- **GIVEN TASK 1**
Translate this sentence from the Monty Python film review into Spanish: "They were cheeky lads and saucy fellows."

The boys of Monty Python were never angry young men. They were cheeky lads and saucy fellows. From the look of "Monty Python Live at the Hollywood Bowl," an 80-minute concert film opening today at area theaters, the cheekiness and sauciness have dwindled away with advancing years and only a bit of smugness remains. It is not a pretty sight, nor fit entertainment.
Recorded two long years ago before an audience of shrieking Los Angeles dim-bulbs, the concert version of "Monty Python's Flying Circus" contains very little material that hasn't been seen in other forums, whether in the late, lamented TV series or in the previous movie compilation "And Now for Something Completely Different." As long as they were trotting out all the old shtick, they might as well have revived the dead parrot again. Most of what is included isn't old enough, or good enough, to be palmed off as classic.

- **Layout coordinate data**
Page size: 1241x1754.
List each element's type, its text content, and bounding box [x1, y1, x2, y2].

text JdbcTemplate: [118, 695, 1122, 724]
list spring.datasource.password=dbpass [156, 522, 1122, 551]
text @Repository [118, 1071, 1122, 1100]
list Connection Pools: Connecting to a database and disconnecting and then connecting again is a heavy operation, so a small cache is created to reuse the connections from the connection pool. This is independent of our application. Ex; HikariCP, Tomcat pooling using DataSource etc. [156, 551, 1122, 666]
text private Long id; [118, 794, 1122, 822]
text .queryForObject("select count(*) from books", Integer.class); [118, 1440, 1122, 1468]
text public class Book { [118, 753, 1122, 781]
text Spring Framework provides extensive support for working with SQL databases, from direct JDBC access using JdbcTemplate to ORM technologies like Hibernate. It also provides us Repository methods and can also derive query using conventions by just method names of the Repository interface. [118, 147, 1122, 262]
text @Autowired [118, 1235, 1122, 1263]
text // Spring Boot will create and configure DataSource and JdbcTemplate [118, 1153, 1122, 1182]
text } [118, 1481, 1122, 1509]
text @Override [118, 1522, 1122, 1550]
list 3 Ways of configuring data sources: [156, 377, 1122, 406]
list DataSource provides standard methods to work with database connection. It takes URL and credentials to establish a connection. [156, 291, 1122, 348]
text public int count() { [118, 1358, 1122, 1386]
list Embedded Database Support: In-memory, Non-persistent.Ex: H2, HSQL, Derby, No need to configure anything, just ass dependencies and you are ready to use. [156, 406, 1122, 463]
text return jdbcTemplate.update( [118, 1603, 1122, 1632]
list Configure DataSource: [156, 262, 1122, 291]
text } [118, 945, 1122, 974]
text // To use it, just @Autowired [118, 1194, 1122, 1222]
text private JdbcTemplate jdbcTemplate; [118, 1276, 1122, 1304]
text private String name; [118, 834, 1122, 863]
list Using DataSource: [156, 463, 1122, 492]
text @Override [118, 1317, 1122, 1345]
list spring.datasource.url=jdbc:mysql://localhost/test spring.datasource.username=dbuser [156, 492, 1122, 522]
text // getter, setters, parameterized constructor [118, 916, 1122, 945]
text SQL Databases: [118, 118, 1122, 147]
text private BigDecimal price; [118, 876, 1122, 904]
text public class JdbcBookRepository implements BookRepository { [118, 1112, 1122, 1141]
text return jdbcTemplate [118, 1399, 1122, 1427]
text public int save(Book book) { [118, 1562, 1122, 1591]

- **GIVEN TASK 2**
How many lines of the layout coordinate data entries contain the string "Autowired"? Case counts. Give only the number.

- **RESPONSE 1**
Eran chicos descarados y tipos atrevidos.

- **RESPONSE 2**
2